*What the task requires*
Each line below from the one containing "bottom=674) | 2375 -302" through the one containing "bottom=231) | 2947 +1320" is to be given again exactly, and no line outside that span.

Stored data

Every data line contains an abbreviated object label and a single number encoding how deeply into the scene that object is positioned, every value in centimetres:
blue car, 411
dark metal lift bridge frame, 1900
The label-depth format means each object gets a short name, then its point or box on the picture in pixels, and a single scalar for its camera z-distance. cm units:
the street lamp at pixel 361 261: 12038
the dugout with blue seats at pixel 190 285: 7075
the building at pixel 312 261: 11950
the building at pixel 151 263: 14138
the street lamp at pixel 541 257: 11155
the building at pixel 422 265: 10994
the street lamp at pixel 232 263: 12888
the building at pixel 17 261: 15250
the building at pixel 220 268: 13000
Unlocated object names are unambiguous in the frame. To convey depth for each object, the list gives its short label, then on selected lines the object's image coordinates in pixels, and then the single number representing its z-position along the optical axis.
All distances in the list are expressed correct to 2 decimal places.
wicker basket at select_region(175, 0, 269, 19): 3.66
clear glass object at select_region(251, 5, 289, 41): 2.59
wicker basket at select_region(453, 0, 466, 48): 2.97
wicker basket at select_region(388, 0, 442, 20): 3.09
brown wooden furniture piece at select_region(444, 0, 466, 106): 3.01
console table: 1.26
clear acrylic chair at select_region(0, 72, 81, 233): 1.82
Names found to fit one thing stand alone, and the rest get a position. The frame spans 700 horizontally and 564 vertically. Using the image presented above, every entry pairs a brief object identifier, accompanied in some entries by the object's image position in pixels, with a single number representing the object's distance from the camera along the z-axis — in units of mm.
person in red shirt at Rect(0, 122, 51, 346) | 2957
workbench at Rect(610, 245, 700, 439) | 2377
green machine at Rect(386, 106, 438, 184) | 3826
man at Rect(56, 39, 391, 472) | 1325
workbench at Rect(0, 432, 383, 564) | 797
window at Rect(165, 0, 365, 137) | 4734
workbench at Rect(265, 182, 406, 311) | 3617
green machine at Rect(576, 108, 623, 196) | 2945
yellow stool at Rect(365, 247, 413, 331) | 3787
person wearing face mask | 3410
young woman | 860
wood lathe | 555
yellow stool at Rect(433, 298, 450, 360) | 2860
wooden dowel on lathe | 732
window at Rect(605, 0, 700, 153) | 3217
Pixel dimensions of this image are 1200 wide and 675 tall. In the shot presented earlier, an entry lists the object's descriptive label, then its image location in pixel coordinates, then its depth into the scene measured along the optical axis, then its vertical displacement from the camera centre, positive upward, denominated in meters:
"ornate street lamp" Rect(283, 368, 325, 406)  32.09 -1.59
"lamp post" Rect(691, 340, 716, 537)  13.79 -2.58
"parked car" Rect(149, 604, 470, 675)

--

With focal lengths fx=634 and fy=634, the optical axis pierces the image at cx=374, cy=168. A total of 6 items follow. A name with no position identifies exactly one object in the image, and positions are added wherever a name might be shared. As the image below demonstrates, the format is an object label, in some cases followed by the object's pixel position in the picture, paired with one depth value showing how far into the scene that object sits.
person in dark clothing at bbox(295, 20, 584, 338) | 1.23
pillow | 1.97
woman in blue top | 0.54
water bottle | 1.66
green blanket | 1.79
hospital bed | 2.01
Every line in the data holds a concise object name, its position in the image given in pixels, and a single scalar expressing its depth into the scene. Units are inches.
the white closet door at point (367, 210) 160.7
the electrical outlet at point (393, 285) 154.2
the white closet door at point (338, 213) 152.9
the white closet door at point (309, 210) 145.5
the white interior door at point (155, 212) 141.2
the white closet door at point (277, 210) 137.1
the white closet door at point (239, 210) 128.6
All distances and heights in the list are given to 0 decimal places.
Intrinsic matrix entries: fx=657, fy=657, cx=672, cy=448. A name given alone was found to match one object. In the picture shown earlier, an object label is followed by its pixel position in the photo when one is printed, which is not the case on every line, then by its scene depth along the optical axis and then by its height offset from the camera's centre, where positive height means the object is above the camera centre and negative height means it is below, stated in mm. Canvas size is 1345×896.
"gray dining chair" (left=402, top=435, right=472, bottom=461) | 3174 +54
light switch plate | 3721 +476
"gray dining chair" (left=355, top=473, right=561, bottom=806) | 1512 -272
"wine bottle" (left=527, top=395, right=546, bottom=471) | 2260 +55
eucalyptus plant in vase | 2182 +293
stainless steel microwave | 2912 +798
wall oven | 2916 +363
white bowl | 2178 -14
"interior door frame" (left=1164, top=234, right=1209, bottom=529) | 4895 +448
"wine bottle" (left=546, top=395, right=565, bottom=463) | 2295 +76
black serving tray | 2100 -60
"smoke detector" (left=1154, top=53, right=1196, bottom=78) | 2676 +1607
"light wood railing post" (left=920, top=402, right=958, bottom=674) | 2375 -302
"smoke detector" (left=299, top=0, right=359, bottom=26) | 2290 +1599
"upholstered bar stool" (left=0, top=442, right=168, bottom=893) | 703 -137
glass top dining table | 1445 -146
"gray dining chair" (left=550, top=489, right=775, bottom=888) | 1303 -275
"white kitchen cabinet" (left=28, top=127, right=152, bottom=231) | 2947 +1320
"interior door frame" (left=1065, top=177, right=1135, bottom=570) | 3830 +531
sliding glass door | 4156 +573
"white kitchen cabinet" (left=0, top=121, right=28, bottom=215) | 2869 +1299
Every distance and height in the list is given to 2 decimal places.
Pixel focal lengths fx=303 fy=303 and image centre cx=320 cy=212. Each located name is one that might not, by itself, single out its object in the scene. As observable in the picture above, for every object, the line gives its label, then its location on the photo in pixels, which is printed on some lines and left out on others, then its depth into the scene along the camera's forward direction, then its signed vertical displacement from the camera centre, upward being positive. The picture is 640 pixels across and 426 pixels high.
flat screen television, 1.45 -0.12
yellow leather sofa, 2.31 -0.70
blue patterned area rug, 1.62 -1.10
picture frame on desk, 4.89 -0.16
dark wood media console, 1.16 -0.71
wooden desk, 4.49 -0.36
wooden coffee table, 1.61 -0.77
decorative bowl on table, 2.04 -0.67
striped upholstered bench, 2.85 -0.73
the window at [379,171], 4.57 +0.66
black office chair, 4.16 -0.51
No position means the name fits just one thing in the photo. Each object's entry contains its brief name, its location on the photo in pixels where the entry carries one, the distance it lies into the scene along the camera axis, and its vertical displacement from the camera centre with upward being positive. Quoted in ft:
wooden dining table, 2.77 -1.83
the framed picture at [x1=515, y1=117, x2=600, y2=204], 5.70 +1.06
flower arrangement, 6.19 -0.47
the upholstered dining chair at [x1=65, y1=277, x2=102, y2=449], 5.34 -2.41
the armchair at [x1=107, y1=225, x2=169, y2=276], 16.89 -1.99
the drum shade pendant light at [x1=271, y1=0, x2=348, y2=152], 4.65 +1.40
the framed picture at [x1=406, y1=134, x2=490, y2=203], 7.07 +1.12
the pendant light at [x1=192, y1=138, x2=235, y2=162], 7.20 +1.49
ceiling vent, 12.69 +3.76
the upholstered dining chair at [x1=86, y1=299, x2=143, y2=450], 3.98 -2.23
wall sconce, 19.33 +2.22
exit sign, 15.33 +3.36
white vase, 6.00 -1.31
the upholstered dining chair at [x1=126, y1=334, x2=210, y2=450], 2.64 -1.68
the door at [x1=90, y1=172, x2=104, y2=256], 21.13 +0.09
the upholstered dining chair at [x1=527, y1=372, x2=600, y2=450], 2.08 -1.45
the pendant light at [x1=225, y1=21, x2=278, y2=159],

*Task result*
"light wood railing post" (left=920, top=402, right=958, bottom=674) | 2375 -302
"smoke detector" (left=299, top=0, right=359, bottom=26) | 2290 +1599
"upholstered bar stool" (left=0, top=442, right=168, bottom=893) | 703 -137
glass top dining table | 1445 -146
"gray dining chair" (left=550, top=489, right=775, bottom=888) | 1303 -275
"white kitchen cabinet" (left=28, top=127, right=152, bottom=231) | 2947 +1320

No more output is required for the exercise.